As to what makes the business today less “fun,” the takeaways included the following:

  • Slim Margins – this doesn’t come as any surprise for those who have operated in the network space any appreciable amount of time. Unless a company has an exclusive, competitive pressures force networks to aim high and pay out an enormous percentage of the revenue. Any network goes through this, even Google, who pays out on average 77% of their revenues to publishers. There are many networks for whom an average payout of 77% would feel amazing as they average more like 87% and above. Even on exclusives, the payouts tend to creep up in order to make the offers competitive. And, despite efforts to keep payments a secret, publishers talk which only ads pressure to the payout. Only newer networks offering a solution that no one else does can get away with revenue shares like 60/40.

  • Traffic Quality – any network needs traffic in order to work, but traffic without quality is recipe for short-term success and long-term disaster.

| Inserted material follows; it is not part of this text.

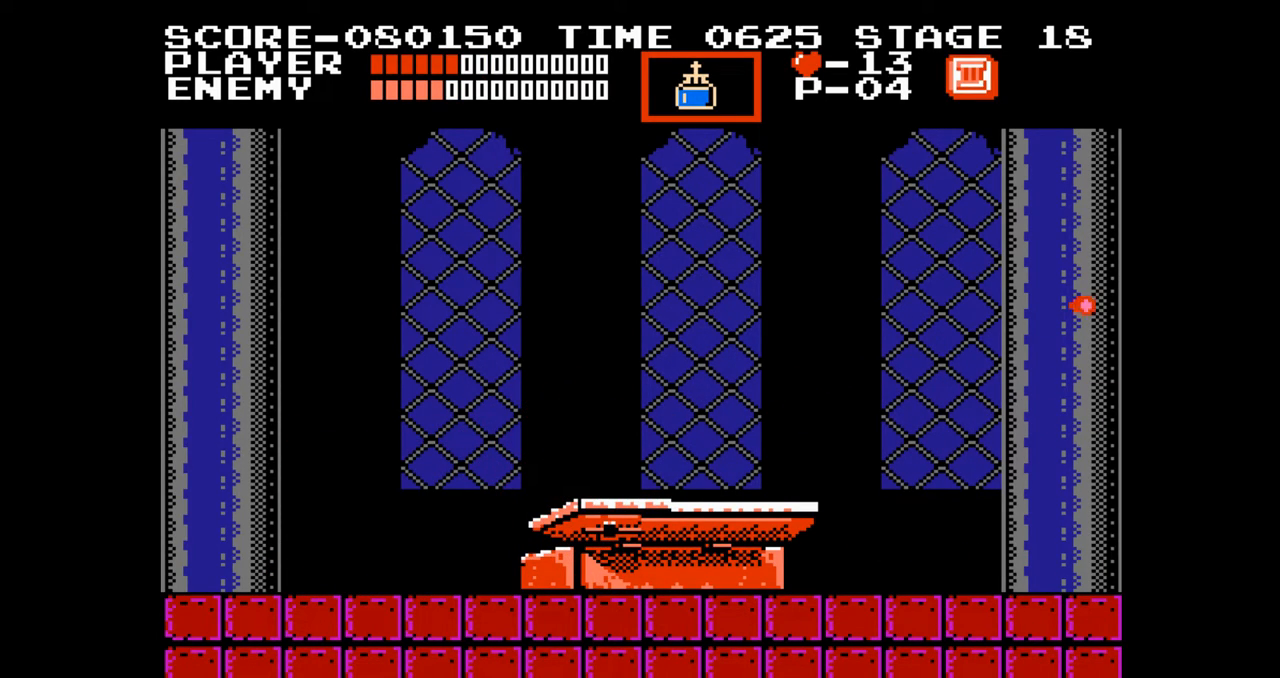
{"buttons": ["DPAD_LEFT"], "events": [[233, "DPAD_LEFT", "down"]]}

Getting traffic that actually works has become one of the most difficult challenges, and not surprisingly has driven many to seek out alternate, less sustainable sources. Were we to draw a graph plotting traffic and competition over time, you would see it going high and to the right. At the same time the amount of time a person has before being copied has gone down. This results in a smaller and smaller number of affiliates/publishers being successful. The rest make decisions not optimal for advertisers in their quest to still make some money.

  • Traffic Source Changes – unlike a few years ago, there is a great degree of variability in traffic. Like pop stars, many of today’s affiliates are almost one-hit wonders. They don’t fall out of favor because of the populace’s changing tides; they fall out of favor because so often their skill set becomes either obsolete or the trick that propelled them to success becomes a loophole closed. Even the very best will often face a setback, e.g., a Google rule change, a Facebook T&C revision, mail deliverability change, or even regulatory changes; few find their way back once having slipped. In today’s world, it seems these changes happen more frequently and with greater severity.

  • Being A Bank – money is what drives publishers, and it’s amazing to see how the media buying culture has influenced the CPA Network space. Why? As people buy media with their credit cards, they often hit their limits. They need money to pay off that card to continue running their ads. This has created a culture of Net 7 or in some cases publishers wanting to receive payments twice per week. The advertisers don’t pay Net 7. They pay Net 15 or Net 30. Ask any network owner, and they’ll tell you they actually pay much later than that. Imagine having a publisher who needs $50k/month. Now, imagine having ten of them. That’s $500k that a company needs to have sitting in reserves.

  • Offer Sustainability – It’s hard enough to find a good offer let alone one that stands the test of time. Just as publisher’s sources of traffic have become harder to rely upon, (even the stalwart email has been dragging), finding an offer that can last is just as hard, if not harder. In the past, people have built their entire businesses based around one offer or one vertical. Focusing on that offer or vertical generated eight figure returns, but unlike an agency that might win a big brand’s budget and have a source of revenue for years, that doesn’t happen here. One tweak on the traffic side can result in an entire offer or channel of offers going away.